=== Begin Enclosure ===
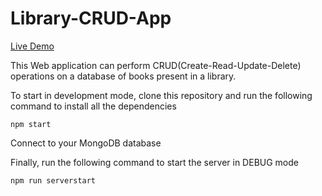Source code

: # Library-CRUD-App

[Live Demo](https://powerful-coast-19850.herokuapp.com/catalog)

This Web application can perform CRUD(Create-Read-Update-Delete) operations on a database of books present in a library.

To start in development mode, clone this repository and run the following command to install all the dependencies

<code>npm start</code>

Connect to your MongoDB database

Finally, run the following command to start the server in DEBUG mode

<code>npm run serverstart</code>
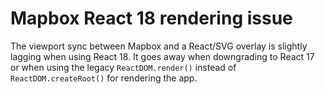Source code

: # Mapbox React 18 rendering issue

The viewport sync between Mapbox and a React/SVG overlay is slightly lagging when using React 18. It goes away when downgrading to React 17 or when using the legacy `ReactDOM.render()` instead of `ReactDOM.createRoot()` for rendering the app.



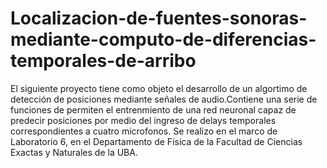 # Localizacion-de-fuentes-sonoras-mediante-computo-de-diferencias-temporales-de-arribo

El siguiente proyecto tiene como objeto el desarrollo de un algortimo de detección de posiciones mediante señales de audio.Contiene una serie de funciones de permiten el entrenmiento de una red neuronal capaz de predecir posiciones por medio del ingreso de delays temporales correspondientes a cuatro microfonos. Se realizo en el marco de Laboratorio 6, en el Departamento de Física de la Facultad de Ciencias Exactas y Naturales de la UBA.

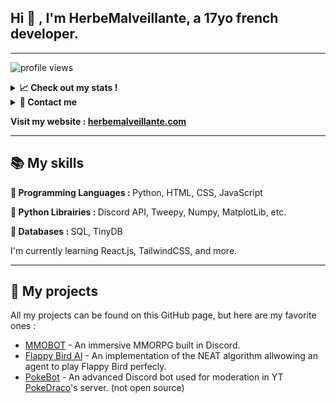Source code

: <h2>Hi 👋 , I'm HerbeMalveillante, a 17yo french developer.</h2>

<hr>

![profile views](https://komarev.com/ghpvc/?username=herbemalveillante&label=Profile%20views&color=0e75b6&style=flat)

<details>
<summary><b>📈 Check out my stats !</b></summary>
<img alt = "GitHub Stats" src="https://github-readme-stats.vercel.app/api?username=HerbeMalveillante&show_icons=true&theme=dark">

[![trophy](https://github-profile-trophy.vercel.app/?username=HerbeMalveillante&&theme=darkhub)](https://github.com/ryo-ma/github-profile-trophy)
<img alt = "Top Language" src="https://github-readme-stats.vercel.app/api/top-langs/?username=HerbeMalveillante&hide_border=false&title_color=C9D1D9&text_color=8B948D&layout=compact&bg_color=0D1117&theme=dark">

<img src="https://wakatime.com/share/@635b4c51-3103-41e6-85f8-609ac1cf13e0/b433bad7-2a24-43cd-83cc-96a1d1d9d132.png"/>
</details>

<details>
<summary><b>📩 Contact me</b></summary
<ul>
<li>💬 Discord : <code>HerbeMalveillante#3259</code> </li>
<li>🦜 Twitter : <a href="https://twitter.com/P4CO3">@P4CO3</a></li>
<li>🎥 Youtube : <a href="https://www.youtube.com/channel/UC0qAWS1GcM8_cRLoPtLgNHA">HerbeMalveillante</a></li>
</ul> 

</details>

<b>Visit my website : <a href="https://herbemalveillante.com/">herbemalveillante.com</a></b>

<hr>


<h2>📚 My skills</h2>

<p><b>🦾 Programming Languages : </b>Python, HTML, CSS, JavaScript</p>
<p><b>🐍 Python Librairies : </b>Discord API, Tweepy, Numpy, MatplotLib, etc.</p>
<p><b>💾 Databases : </b>SQL, TinyDB</p>

I'm currently learning React.js, TailwindCSS, and more.


<hr>

<h2>🚩 My projects</h2>

All my projects can be found on this GitHub page, but here are my favorite ones :

<ul>
<li><a href="https://github.com/">MMOBOT</a> - An immersive MMORPG built in Discord.</li>
<li><a href="https://github.com/HerbeMalveillante/flappybirdAI">Flappy Bird AI</a> - An implementation of the NEAT algorithm allwowing an agent to play Flappy Bird perfecly.</li>
<li><a href="https://discord.gg/pokedraco">PokeBot</a> - An advanced Discord bot used for moderation in YT <a href="https://www.youtube.com/channel/UCGogCYmJUnrGw65rgYbxsgg">PokeDraco</a>'s server. (not open source)</li>
</ul>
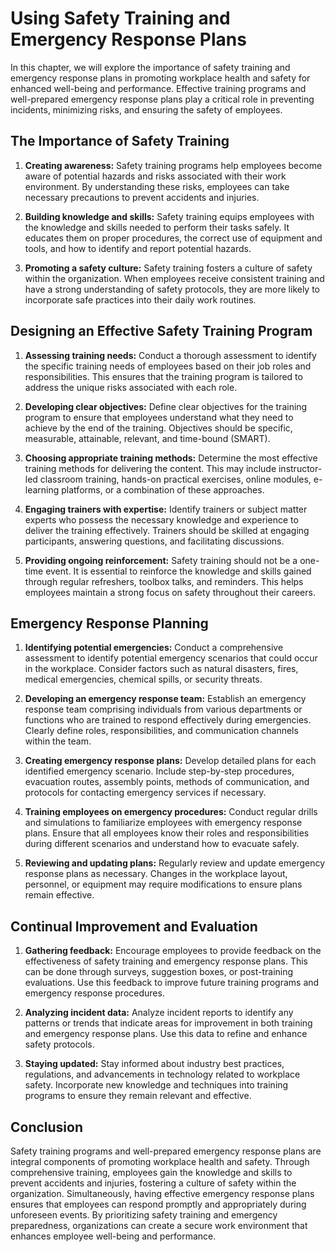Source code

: # Using Safety Training and Emergency Response Plans

In this chapter, we will explore the importance of safety training and emergency response plans in promoting workplace health and safety for enhanced well-being and performance. Effective training programs and well-prepared emergency response plans play a critical role in preventing incidents, minimizing risks, and ensuring the safety of employees.

## The Importance of Safety Training

1. **Creating awareness:** Safety training programs help employees become aware of potential hazards and risks associated with their work environment. By understanding these risks, employees can take necessary precautions to prevent accidents and injuries.
    
2. **Building knowledge and skills:** Safety training equips employees with the knowledge and skills needed to perform their tasks safely. It educates them on proper procedures, the correct use of equipment and tools, and how to identify and report potential hazards.
    
3. **Promoting a safety culture:** Safety training fosters a culture of safety within the organization. When employees receive consistent training and have a strong understanding of safety protocols, they are more likely to incorporate safe practices into their daily work routines.
    

## Designing an Effective Safety Training Program

1. **Assessing training needs:** Conduct a thorough assessment to identify the specific training needs of employees based on their job roles and responsibilities. This ensures that the training program is tailored to address the unique risks associated with each role.
    
2. **Developing clear objectives:** Define clear objectives for the training program to ensure that employees understand what they need to achieve by the end of the training. Objectives should be specific, measurable, attainable, relevant, and time-bound (SMART).
    
3. **Choosing appropriate training methods:** Determine the most effective training methods for delivering the content. This may include instructor-led classroom training, hands-on practical exercises, online modules, e-learning platforms, or a combination of these approaches.
    
4. **Engaging trainers with expertise:** Identify trainers or subject matter experts who possess the necessary knowledge and experience to deliver the training effectively. Trainers should be skilled at engaging participants, answering questions, and facilitating discussions.
    
5. **Providing ongoing reinforcement:** Safety training should not be a one-time event. It is essential to reinforce the knowledge and skills gained through regular refreshers, toolbox talks, and reminders. This helps employees maintain a strong focus on safety throughout their careers.
    

## Emergency Response Planning

1. **Identifying potential emergencies:** Conduct a comprehensive assessment to identify potential emergency scenarios that could occur in the workplace. Consider factors such as natural disasters, fires, medical emergencies, chemical spills, or security threats.
    
2. **Developing an emergency response team:** Establish an emergency response team comprising individuals from various departments or functions who are trained to respond effectively during emergencies. Clearly define roles, responsibilities, and communication channels within the team.
    
3. **Creating emergency response plans:** Develop detailed plans for each identified emergency scenario. Include step-by-step procedures, evacuation routes, assembly points, methods of communication, and protocols for contacting emergency services if necessary.
    
4. **Training employees on emergency procedures:** Conduct regular drills and simulations to familiarize employees with emergency response plans. Ensure that all employees know their roles and responsibilities during different scenarios and understand how to evacuate safely.
    
5. **Reviewing and updating plans:** Regularly review and update emergency response plans as necessary. Changes in the workplace layout, personnel, or equipment may require modifications to ensure plans remain effective.
    

## Continual Improvement and Evaluation

1. **Gathering feedback:** Encourage employees to provide feedback on the effectiveness of safety training and emergency response plans. This can be done through surveys, suggestion boxes, or post-training evaluations. Use this feedback to improve future training programs and emergency response procedures.
    
2. **Analyzing incident data:** Analyze incident reports to identify any patterns or trends that indicate areas for improvement in both training and emergency response plans. Use this data to refine and enhance safety protocols.
    
3. **Staying updated:** Stay informed about industry best practices, regulations, and advancements in technology related to workplace safety. Incorporate new knowledge and techniques into training programs to ensure they remain relevant and effective.
    

## Conclusion

Safety training programs and well-prepared emergency response plans are integral components of promoting workplace health and safety. Through comprehensive training, employees gain the knowledge and skills to prevent accidents and injuries, fostering a culture of safety within the organization. Simultaneously, having effective emergency response plans ensures that employees can respond promptly and appropriately during unforeseen events. By prioritizing safety training and emergency preparedness, organizations can create a secure work environment that enhances employee well-being and performance.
=== End Enclosure ===
» **WHAT THE TASK ASKS**: Rewrite all of the data above as a JSON list of strings, one string per line, skipping blank lines and leaving out the pictures.

» **YOUR RESPONSE**:
[
  "Source code",
  ": # Library-CRUD-App",
  "[Live Demo](https://powerful-coast-19850.herokuapp.com/catalog)",
  "This Web application can perform CRUD(Create-Read-Update-Delete) operations on a database of books present in a library.",
  "To start in development mode, clone this repository and run the following command to install all the dependencies",
  "<code>npm start</code>",
  "Connect to your MongoDB database",
  "Finally, run the following command to start the server in DEBUG mode",
  "<code>npm run serverstart</code>",
  "Source code",
  ": # Mapbox React 18 rendering issue",
  "The viewport sync between Mapbox and a React/SVG overlay is slightly lagging when using React 18. It goes away when downgrading to React 17 or when using the legacy `ReactDOM.render()` instead of `ReactDOM.createRoot()` for rendering the app.",
  " # Localizacion-de-fuentes-sonoras-mediante-computo-de-diferencias-temporales-de-arribo",
  "El siguiente proyecto tiene como objeto el desarrollo de un algortimo de detección de posiciones mediante señales de audio.Contiene una serie de funciones de permiten el entrenmiento de una red neuronal capaz de predecir posiciones por medio del ingreso de delays temporales correspondientes a cuatro microfonos. Se realizo en el marco de Laboratorio 6, en el Departamento de Física de la Facultad de Ciencias Exactas y Naturales de la UBA.",
  "Source code",
  ": <h2>Hi 👋 , I'm HerbeMalveillante, a 17yo french developer.</h2>",
  "<hr>",
  "![profile views](https://komarev.com/ghpvc/?username=herbemalveillante&label=Profile%20views&color=0e75b6&style=flat)",
  "<details>",
  "<summary><b>📈 Check out my stats !</b></summary>",
  "<img alt = \"GitHub Stats\" src=\"https://github-readme-stats.vercel.app/api?username=HerbeMalveillante&show_icons=true&theme=dark\">",
  "[![trophy](https://github-profile-trophy.vercel.app/?username=HerbeMalveillante&&theme=darkhub)](https://github.com/ryo-ma/github-profile-trophy)",
  "<img alt = \"Top Language\" src=\"https://github-readme-stats.vercel.app/api/top-langs/?username=HerbeMalveillante&hide_border=false&title_color=C9D1D9&text_color=8B948D&layout=compact&bg_color=0D1117&theme=dark\">",
  "<img src=\"https://wakatime.com/share/@635b4c51-3103-41e6-85f8-609ac1cf13e0/b433bad7-2a24-43cd-83cc-96a1d1d9d132.png\"/>",
  "</details>",
  "<details>",
  "<summary><b>📩 Contact me</b></summary",
  "<ul>",
  "<li>💬 Discord : <code>HerbeMalveillante#3259</code> </li>",
  "<li>🦜 Twitter : <a href=\"https://twitter.com/P4CO3\">@P4CO3</a></li>",
  "<li>🎥 Youtube : <a href=\"https://www.youtube.com/channel/UC0qAWS1GcM8_cRLoPtLgNHA\">HerbeMalveillante</a></li>",
  "</ul> ",
  "</details>",
  "<b>Visit my website : <a href=\"https://herbemalveillante.com/\">herbemalveillante.com</a></b>",
  "<hr>",
  "<h2>📚 My skills</h2>",
  "<p><b>🦾 Programming Languages : </b>Python, HTML, CSS, JavaScript</p>",
  "<p><b>🐍 Python Librairies : </b>Discord API, Tweepy, Numpy, MatplotLib, etc.</p>",
  "<p><b>💾 Databases : </b>SQL, TinyDB</p>",
  "I'm currently learning React.js, TailwindCSS, and more.",
  "<hr>",
  "<h2>🚩 My projects</h2>",
  "All my projects can be found on this GitHub page, but here are my favorite ones :",
  "<ul>",
  "<li><a href=\"https://github.com/\">MMOBOT</a> - An immersive MMORPG built in Discord.</li>",
  "<li><a href=\"https://github.com/HerbeMalveillante/flappybirdAI\">Flappy Bird AI</a> - An implementation of the NEAT algorithm allwowing an agent to play Flappy Bird perfecly.</li>",
  "<li><a href=\"https://discord.gg/pokedraco\">PokeBot</a> - An advanced Discord bot used for moderation in YT <a href=\"https://www.youtube.com/channel/UCGogCYmJUnrGw65rgYbxsgg\">PokeDraco</a>'s server. (not open source)</li>",
  "</ul>",
  "Source code",
  ": # Using Safety Training and Emergency Response Plans",
  "In this chapter, we will explore the importance of safety training and emergency response plans in promoting workplace health and safety for enhanced well-being and performance. Effective training programs and well-prepared emergency response plans play a critical role in preventing incidents, minimizing risks, and ensuring the safety of employees.",
  "## The Importance of Safety Training",
  "1. **Creating awareness:** Safety training programs help employees become aware of potential hazards and risks associated with their work environment. By understanding these risks, employees can take necessary precautions to prevent accidents and injuries.",
  "2. **Building knowledge and skills:** Safety training equips employees with the knowledge and skills needed to perform their tasks safely. It educates them on proper procedures, the correct use of equipment and tools, and how to identify and report potential hazards.",
  "3. **Promoting a safety culture:** Safety training fosters a culture of safety within the organization. When employees receive consistent training and have a strong understanding of safety protocols, they are more likely to incorporate safe practices into their daily work routines.",
  "## Designing an Effective Safety Training Program",
  "1. **Assessing training needs:** Conduct a thorough assessment to identify the specific training needs of employees based on their job roles and responsibilities. This ensures that the training program is tailored to address the unique risks associated with each role.",
  "2. **Developing clear objectives:** Define clear objectives for the training program to ensure that employees understand what they need to achieve by the end of the training. Objectives should be specific, measurable, attainable, relevant, and time-bound (SMART).",
  "3. **Choosing appropriate training methods:** Determine the most effective training methods for delivering the content. This may include instructor-led classroom training, hands-on practical exercises, online modules, e-learning platforms, or a combination of these approaches.",
  "4. **Engaging trainers with expertise:** Identify trainers or subject matter experts who possess the necessary knowledge and experience to deliver the training effectively. Trainers should be skilled at engaging participants, answering questions, and facilitating discussions.",
  "5. **Providing ongoing reinforcement:** Safety training should not be a one-time event. It is essential to reinforce the knowledge and skills gained through regular refreshers, toolbox talks, and reminders. This helps employees maintain a strong focus on safety throughout their careers.",
  "## Emergency Response Planning",
  "1. **Identifying potential emergencies:** Conduct a comprehensive assessment to identify potential emergency scenarios that could occur in the workplace. Consider factors such as natural disasters, fires, medical emergencies, chemical spills, or security threats.",
  "2. **Developing an emergency response team:** Establish an emergency response team comprising individuals from various departments or functions who are trained to respond effectively during emergencies. Clearly define roles, responsibilities, and communication channels within the team.",
  "3. **Creating emergency response plans:** Develop detailed plans for each identified emergency scenario. Include step-by-step procedures, evacuation routes, assembly points, methods of communication, and protocols for contacting emergency services if necessary.",
  "4. **Training employees on emergency procedures:** Conduct regular drills and simulations to familiarize employees with emergency response plans. Ensure that all employees know their roles and responsibilities during different scenarios and understand how to evacuate safely.",
  "5. **Reviewing and updating plans:** Regularly review and update emergency response plans as necessary. Changes in the workplace layout, personnel, or equipment may require modifications to ensure plans remain effective.",
  "## Continual Improvement and Evaluation",
  "1. **Gathering feedback:** Encourage employees to provide feedback on the effectiveness of safety training and emergency response plans. This can be done through surveys, suggestion boxes, or post-training evaluations. Use this feedback to improve future training programs and emergency response procedures.",
  "2. **Analyzing incident data:** Analyze incident reports to identify any patterns or trends that indicate areas for improvement in both training and emergency response plans. Use this data to refine and enhance safety protocols.",
  "3. **Staying updated:** Stay informed about industry best practices, regulations, and advancements in technology related to workplace safety. Incorporate new knowledge and techniques into training programs to ensure they remain relevant and effective.",
  "## Conclusion",
  "Safety training programs and well-prepared emergency response plans are integral components of promoting workplace health and safety. Through comprehensive training, employees gain the knowledge and skills to prevent accidents and injuries, fostering a culture of safety within the organization. Simultaneously, having effective emergency response plans ensures that employees can respond promptly and appropriately during unforeseen events. By prioritizing safety training and emergency preparedness, organizations can create a secure work environment that enhances employee well-being and performance."
]